The younger son of Rudolf (a textile worker) and Marianne Gödel was born on April 28, 1906. His hometown of Brünn—now Brno in the Czech Republic—was then part of Moravia, a province of the Austro-Hungarian Empire. Gödel's family were themselves German speakers and thus would remain more closely tied to the world of the Austrian capital than to that of their Moravian surroundings.

A devout Lutheran throughout his life, Gödel studied at a Lutheran school in Brünn and in 1916 entered a gymnasium, where he studied until 1924. Planning to study physics, he enrolled at the University of Vienna, but when a professor interested him in number theory he changed his major to mathematics. Gödel, however, retained a lifelong interest in physics.

In 1929 Gödel's father died, and his mother and older brother moved to Vienna. Meanwhile, Gödel was hard at work on his dissertation concerning the incompleteness theorem, for which he received his doctorate in 1930. Inspired by the self-contained system of Euclidean geometry, in which every precept could be derived from a few initial axioms, mathematicians had long been intrigued by the question of just how many axioms would be necessary to prove all true statements in geometry. In his dissertation, Gödel showed that the set of all true statements and the set of all provable statements were essentially the same—a reassuring answer to those who hoped to apply Euclidean methods to the whole of mathematics.

Among those hopefuls were two eminently qualified contemporaries, Bertrand Russell (1872-1970) and Alfred North Whitehead (1861-1947), who had earlier published their ponderous Principia Mathematica. The work, a three-volume tome whose publication costs Whitehead and Russell had to undertake personally, has been called "one of the most influential books never read." In it, the two distinguished mathematician-philosophers set out to derive all mathematical principles from a given set of axioms. Then, in September 1930, the 24-year-old Austrian mathematician who had already made a name for himself with his incompleteness theorem dropped a bomb—a paper called "On Formally Undecidable Propositions of Principia Mathematica and Related Systems."

In it, Gödel applied a new method, assigning numerical values to the symbols of logic, to prove that Russell and Whitehead's quest was doomed. At the heart of mathematics, Gödel showed, were statements that were clearly true but could not be proved by axioms, which, in turn, meant that the set of true statements and the set of provable statements were not identical.
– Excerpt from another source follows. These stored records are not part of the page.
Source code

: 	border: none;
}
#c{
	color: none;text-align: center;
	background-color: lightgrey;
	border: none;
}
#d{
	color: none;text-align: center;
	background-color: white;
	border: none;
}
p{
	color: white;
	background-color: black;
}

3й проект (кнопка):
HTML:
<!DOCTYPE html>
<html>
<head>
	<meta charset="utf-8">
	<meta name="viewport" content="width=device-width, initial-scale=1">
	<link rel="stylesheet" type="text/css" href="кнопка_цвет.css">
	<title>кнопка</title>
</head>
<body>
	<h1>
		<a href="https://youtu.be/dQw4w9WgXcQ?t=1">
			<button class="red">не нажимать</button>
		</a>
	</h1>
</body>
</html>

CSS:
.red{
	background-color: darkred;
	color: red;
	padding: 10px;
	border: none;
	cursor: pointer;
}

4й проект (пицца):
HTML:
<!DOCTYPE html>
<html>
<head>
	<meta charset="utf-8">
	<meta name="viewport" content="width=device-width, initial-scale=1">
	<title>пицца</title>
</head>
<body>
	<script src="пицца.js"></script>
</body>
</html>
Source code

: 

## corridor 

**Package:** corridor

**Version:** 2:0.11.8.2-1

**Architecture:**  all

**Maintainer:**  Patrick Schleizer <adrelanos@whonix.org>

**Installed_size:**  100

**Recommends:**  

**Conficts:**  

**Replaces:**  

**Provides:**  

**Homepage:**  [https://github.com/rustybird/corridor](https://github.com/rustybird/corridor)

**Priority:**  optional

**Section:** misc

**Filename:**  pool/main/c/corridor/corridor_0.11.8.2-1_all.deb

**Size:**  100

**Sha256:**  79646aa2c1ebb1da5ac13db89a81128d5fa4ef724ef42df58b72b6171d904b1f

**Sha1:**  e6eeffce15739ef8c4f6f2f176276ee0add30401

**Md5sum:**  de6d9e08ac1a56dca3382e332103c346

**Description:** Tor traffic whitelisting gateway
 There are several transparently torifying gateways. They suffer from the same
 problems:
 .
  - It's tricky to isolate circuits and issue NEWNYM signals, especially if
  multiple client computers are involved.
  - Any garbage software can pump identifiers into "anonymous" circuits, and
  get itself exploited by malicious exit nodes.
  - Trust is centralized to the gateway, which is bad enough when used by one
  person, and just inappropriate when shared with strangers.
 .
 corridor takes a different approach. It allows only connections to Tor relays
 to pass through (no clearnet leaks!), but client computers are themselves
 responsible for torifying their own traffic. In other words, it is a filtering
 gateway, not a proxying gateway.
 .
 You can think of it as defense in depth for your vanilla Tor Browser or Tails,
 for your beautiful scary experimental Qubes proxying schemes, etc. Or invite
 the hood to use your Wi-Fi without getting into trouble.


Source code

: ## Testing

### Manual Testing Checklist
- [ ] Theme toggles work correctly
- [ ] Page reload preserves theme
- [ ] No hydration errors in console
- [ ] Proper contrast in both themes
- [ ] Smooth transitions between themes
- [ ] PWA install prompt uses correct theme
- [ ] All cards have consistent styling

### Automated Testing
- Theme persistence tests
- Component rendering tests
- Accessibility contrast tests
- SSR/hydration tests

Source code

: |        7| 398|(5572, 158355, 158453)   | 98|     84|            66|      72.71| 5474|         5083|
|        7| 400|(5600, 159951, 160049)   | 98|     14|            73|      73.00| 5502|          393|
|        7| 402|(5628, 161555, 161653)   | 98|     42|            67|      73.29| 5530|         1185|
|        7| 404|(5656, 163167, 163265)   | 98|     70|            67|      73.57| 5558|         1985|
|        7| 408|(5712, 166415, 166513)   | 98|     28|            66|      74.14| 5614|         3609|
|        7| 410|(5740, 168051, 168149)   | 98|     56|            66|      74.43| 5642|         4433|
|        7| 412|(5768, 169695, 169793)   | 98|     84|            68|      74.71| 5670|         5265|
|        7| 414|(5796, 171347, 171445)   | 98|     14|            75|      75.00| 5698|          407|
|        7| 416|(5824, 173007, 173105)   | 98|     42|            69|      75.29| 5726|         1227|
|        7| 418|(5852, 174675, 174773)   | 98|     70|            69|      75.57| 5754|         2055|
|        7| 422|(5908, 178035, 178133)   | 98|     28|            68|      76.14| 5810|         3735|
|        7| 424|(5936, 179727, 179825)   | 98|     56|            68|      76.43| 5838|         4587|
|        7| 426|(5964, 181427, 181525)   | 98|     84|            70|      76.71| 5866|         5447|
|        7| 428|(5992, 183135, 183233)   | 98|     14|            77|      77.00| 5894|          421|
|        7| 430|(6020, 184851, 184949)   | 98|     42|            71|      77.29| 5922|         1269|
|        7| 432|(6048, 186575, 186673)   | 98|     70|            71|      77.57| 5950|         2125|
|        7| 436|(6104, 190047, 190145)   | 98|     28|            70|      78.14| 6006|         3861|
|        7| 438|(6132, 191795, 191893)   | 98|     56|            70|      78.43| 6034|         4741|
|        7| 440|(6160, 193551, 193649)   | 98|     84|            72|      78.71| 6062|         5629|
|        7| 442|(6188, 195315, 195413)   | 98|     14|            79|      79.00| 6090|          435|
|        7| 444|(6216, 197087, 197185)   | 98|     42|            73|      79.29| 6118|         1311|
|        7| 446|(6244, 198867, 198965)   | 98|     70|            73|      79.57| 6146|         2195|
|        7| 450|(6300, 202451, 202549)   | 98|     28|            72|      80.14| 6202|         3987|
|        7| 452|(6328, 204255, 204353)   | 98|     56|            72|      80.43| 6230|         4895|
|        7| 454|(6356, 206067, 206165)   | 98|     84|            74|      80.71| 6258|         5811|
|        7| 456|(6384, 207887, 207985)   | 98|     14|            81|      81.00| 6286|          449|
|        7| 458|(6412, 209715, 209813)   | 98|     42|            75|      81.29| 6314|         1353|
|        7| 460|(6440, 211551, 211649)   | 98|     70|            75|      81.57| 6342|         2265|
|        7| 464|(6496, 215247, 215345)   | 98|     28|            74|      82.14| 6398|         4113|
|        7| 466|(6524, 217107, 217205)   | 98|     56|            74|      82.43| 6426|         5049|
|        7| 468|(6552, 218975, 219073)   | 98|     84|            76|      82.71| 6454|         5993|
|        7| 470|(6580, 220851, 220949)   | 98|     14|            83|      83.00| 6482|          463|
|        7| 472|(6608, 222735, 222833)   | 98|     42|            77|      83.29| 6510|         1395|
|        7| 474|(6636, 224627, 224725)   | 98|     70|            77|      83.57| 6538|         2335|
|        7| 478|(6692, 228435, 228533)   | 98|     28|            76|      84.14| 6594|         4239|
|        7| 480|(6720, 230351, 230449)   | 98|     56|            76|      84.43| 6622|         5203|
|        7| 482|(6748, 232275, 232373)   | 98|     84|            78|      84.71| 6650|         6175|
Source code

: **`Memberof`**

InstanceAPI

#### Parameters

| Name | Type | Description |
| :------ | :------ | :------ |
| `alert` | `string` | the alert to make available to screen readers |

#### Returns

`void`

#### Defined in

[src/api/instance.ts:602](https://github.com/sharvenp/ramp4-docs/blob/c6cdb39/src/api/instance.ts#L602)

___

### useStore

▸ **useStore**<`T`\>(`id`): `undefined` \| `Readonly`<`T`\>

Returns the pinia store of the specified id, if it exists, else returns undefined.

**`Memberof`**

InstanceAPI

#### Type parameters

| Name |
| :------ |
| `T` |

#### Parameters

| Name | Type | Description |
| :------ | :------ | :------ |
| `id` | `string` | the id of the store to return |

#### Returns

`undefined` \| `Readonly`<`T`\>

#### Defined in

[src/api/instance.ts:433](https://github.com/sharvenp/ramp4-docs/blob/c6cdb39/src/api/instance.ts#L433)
At some point, self-referential statements—logic loops on the order of "This statement does not say what it says"—would be inevitable.

The incompleteness theorem shook the foundations of mathematicians' assumptions about the absolute truths undergirding their discipline and forever changed the terms in which mathematics was discussed. Having turned the world upside-down, Gödel—an introverted young man now 27 years old—joined the Institute for Advanced Study at Princeton, where he was free to work without teaching responsibilities. He divided his time between Princeton and Austria and during this period devoted himself to the study of set theory. On September 20, 1938, he married a partner who was altogether his opposite yet with whom he proved compatible—Adele Nimbursky, a nightclub dancer. The two never had children.

In 1939 Gödel, alarmed by the changing situation in Austria, which had recently been absorbed by Nazi Germany, left his homeland for good. He remained at Princeton for the rest of his life and there he enjoyed the companionship of Einstein and mathematical economist Oskar Morgenstern (1902-1977), one of the founders of game theory. In his latter years, he was primarily concerned with questions of philosophy rather than mathematics.

Gödel received honorary degrees from Yale and Harvard as well as the Einstein Award in 1951 and the National Medal of Science in 1975. Increasingly eccentric in his latter years, he refused to eat for fear of poisoning and died of malnutrition on January 14, 1978.